Akademik Veri Yönetim Sistemi
Journal of the Indian Chemical Society, cilt.103, sa.7, 2026 (SCI-Expanded, Scopus)
In this study, zinc oxide (ZnO) nanoparticles were synthesized via a green route using lemon peel extract and evaluated for Cu2+ removal from aqueous solutions. The incorporation of bio-derived functional groups resulted in a hybrid organic–inorganic structure with modified surface properties. The synthesized LP–ZnO nanoparticles were characterized by FTIR, SEM–EDS, XPS, and zeta potential analyses, confirming the presence of oxygen-containing functional groups and providing direct evidence of Cu2+ binding onto the adsorbent surface. Batch adsorption experiments showed that LP–ZnO achieved a maximum removal efficiency of 86.7% under optimum conditions (pH 5.2, dosage 2 g/L, contact time 360 min, initial Cu2+ concentration 50 mg/L, and temperature 318 K). The maximum adsorption capacity was 25.06 mg/g according to the Langmuir model, while the Redlich–Peterson model indicated slight surface heterogeneity. Kinetic analysis revealed that the adsorption followed a pseudo-second-order model, whereas thermodynamic results indicated a spontaneous and endothermic process. The low mean adsorption energy (E < 8 kJ/mol) suggests that physisorption is dominant. Spectroscopic and electrokinetic analyses demonstrated that Cu2+ adsorption proceeds via a multi-mechanistic pathway involving electrostatic attraction, surface complexation with Zn–O/–OH groups, and interactions with bio-derived oxygenated functional groups. The absence of significant changes in Zn 2p spectra indicates that Cu2+ ions are primarily bound to surface-active sites rather than incorporated into the ZnO lattice.
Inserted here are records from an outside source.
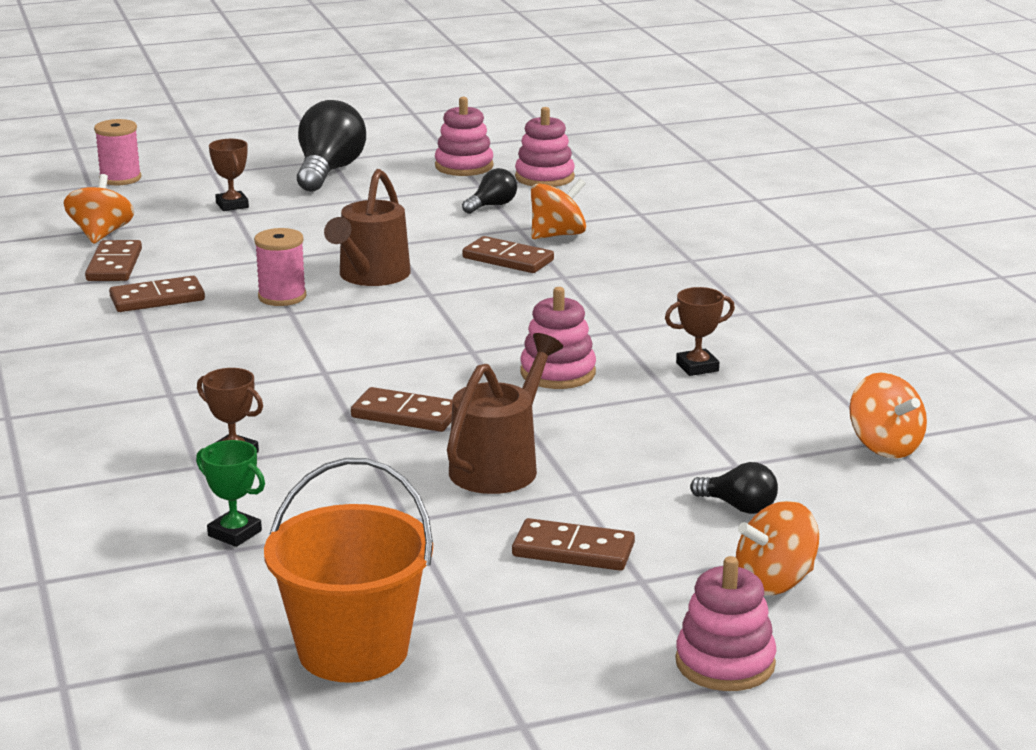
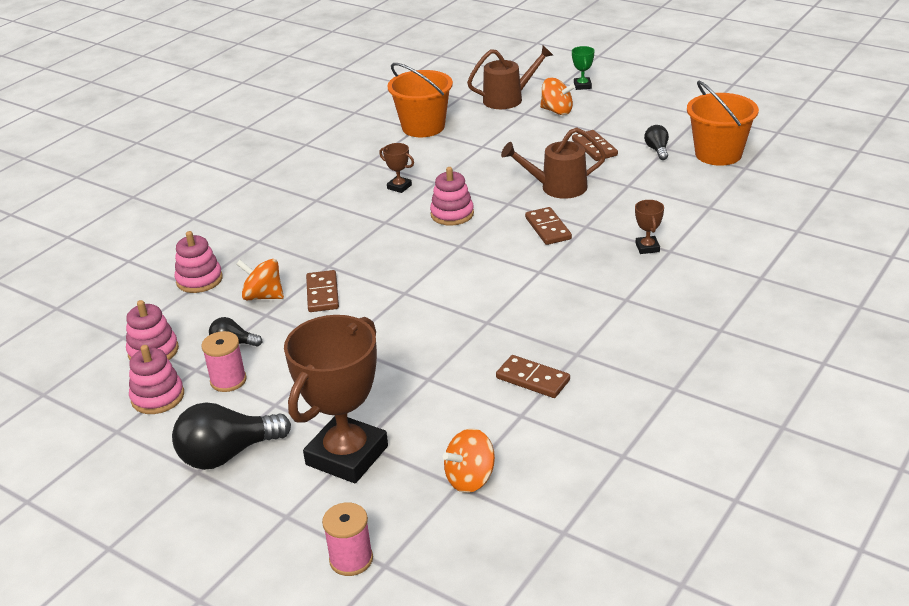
camera: 125 degrees left, 10 degrees up
brown domino [85,240,142,281] -> none
green trophy [196,440,265,547] -> green trophy moved to [572,46,594,90]
brown trophy [209,139,249,211] -> brown trophy [284,315,388,483], size x2.45
pink spool [254,228,306,306] -> pink spool moved to [201,331,247,392]
brown watering can [324,169,411,286] -> brown watering can moved to [467,45,553,109]
pink stacking toy [675,556,776,691] -> pink stacking toy moved to [174,231,223,293]
black light bulb [690,462,778,514] -> black light bulb moved to [644,125,669,160]
orange spinning top [850,372,927,458] -> orange bucket [387,63,453,137]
Artificial neural network (ANN) modeling showed strong predictive capability within the studied range, while regeneration experiments confirmed moderate but stable reusability. Overall, LP–ZnO is a sustainable adsorbent in which bio-derived functional groups contribute to surface modification and multi-mechanistic adsorption behavior rather than direct enhancement of adsorption capacity.